Since NATO was founded in 1949, only one member has ever invoked Article 5: the United States following the Sept. 11, 2001, terrorist attacks.
Poland’s immediate response to the deadly explosion was to consult with its allies under Article 4 of NATO’s founding treaty.
It is important to remember that Article 5 does not spontaneously kick in, as retired Army Lt. Gen. Ben Hodges, former commander of U.S. Army Europe, tweeted on Tuesday.
Russia had launched a fierce fusillade of at least 86 cruise missiles against Ukraine on Tuesday, possibly in response to Ukraine’s recent capture of Kherson. For more than a month, Russian missile attacks have targeted Ukraine’s infrastructure, leaving large swaths of the country without electricity and other utilities.
The U.S. and other NATO members have provided Ukraine with various air defense systems. Slovakia has given Ukraine its Soviet-era S-300 missile defense system and the Defense Department recently announced that its latest assistance package to Ukraine includes Avenger air defense systems which utilize Stinger missiles.
NATO efforts to provide Ukraine with more air defense systems have become the alliance’s priority since Russia began launching “indiscriminate attacks on Ukrainian cities a few weeks ago,” Stoltenberg said on Wednesday.

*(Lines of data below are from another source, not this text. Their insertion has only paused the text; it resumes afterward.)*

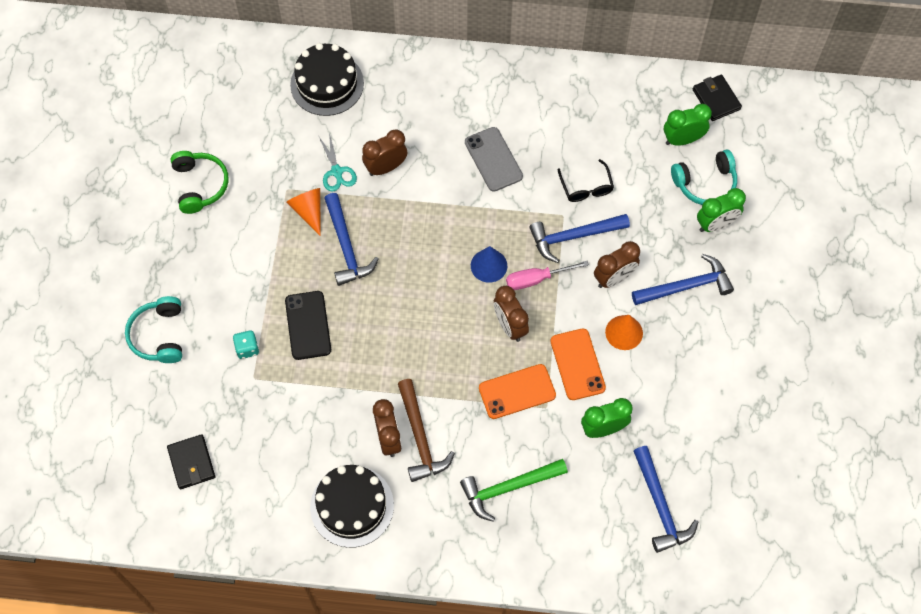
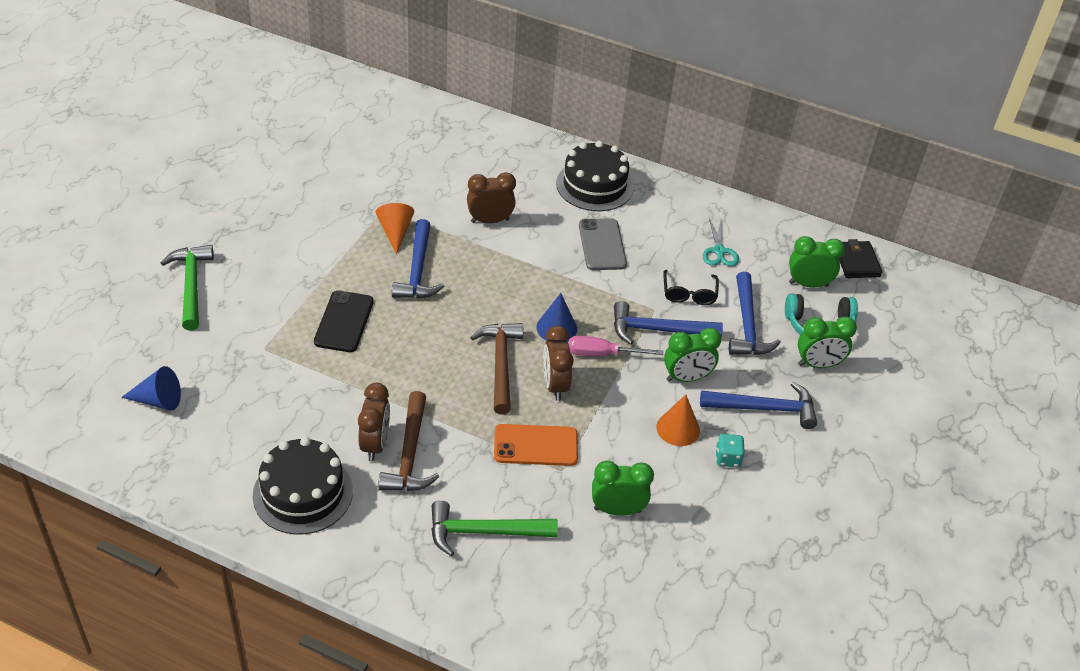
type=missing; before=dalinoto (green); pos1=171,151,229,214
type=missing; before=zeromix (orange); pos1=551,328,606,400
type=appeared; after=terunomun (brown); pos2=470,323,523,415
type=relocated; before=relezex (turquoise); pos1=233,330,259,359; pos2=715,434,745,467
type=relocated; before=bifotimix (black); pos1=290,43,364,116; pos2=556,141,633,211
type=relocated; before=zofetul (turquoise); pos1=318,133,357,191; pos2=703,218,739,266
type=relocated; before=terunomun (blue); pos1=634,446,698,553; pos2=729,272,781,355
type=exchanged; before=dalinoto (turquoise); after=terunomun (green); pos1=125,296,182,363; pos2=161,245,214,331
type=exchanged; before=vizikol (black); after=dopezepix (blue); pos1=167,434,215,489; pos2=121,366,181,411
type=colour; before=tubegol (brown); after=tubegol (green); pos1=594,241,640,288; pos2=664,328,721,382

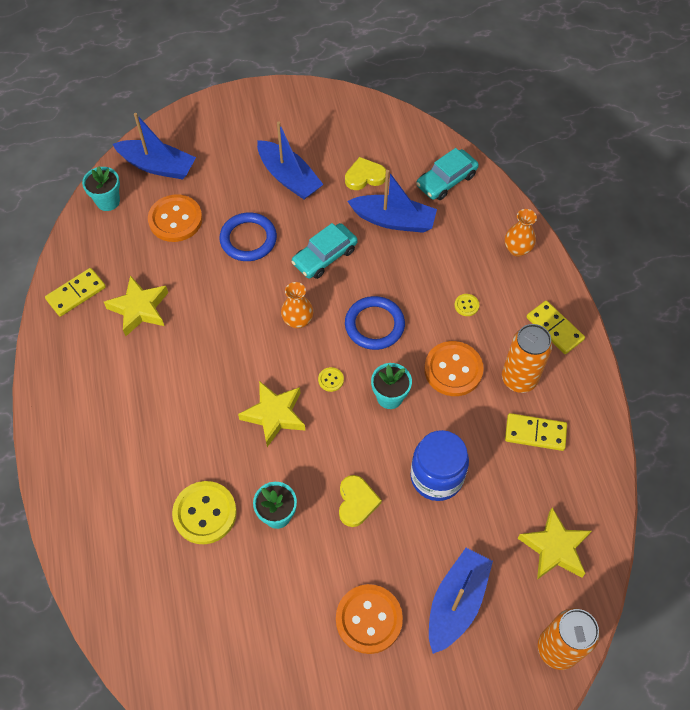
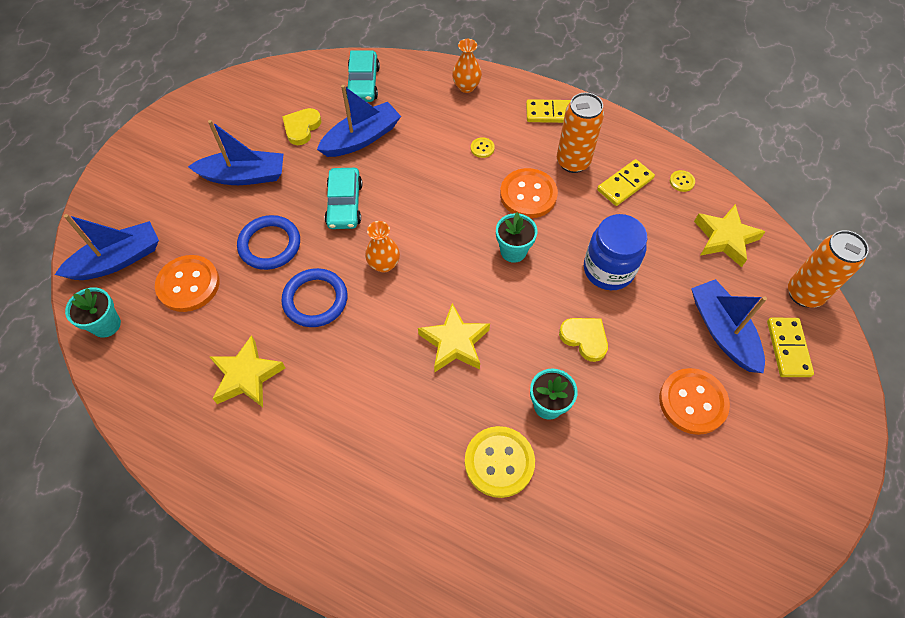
type=relocated; before=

“I welcome that more and more Allies and partners are providing advanced air defense systems to Ukraine,” Stoltenberg said. “NASAMS, HAWK batteries from Spain and others, and I also know that Sweden has made the new announcement of additional support also with air defenses to Ukraine.”
“We need a layered defense of Ukraine,” he added. “That’s exactly what Allies are providing in different ways.”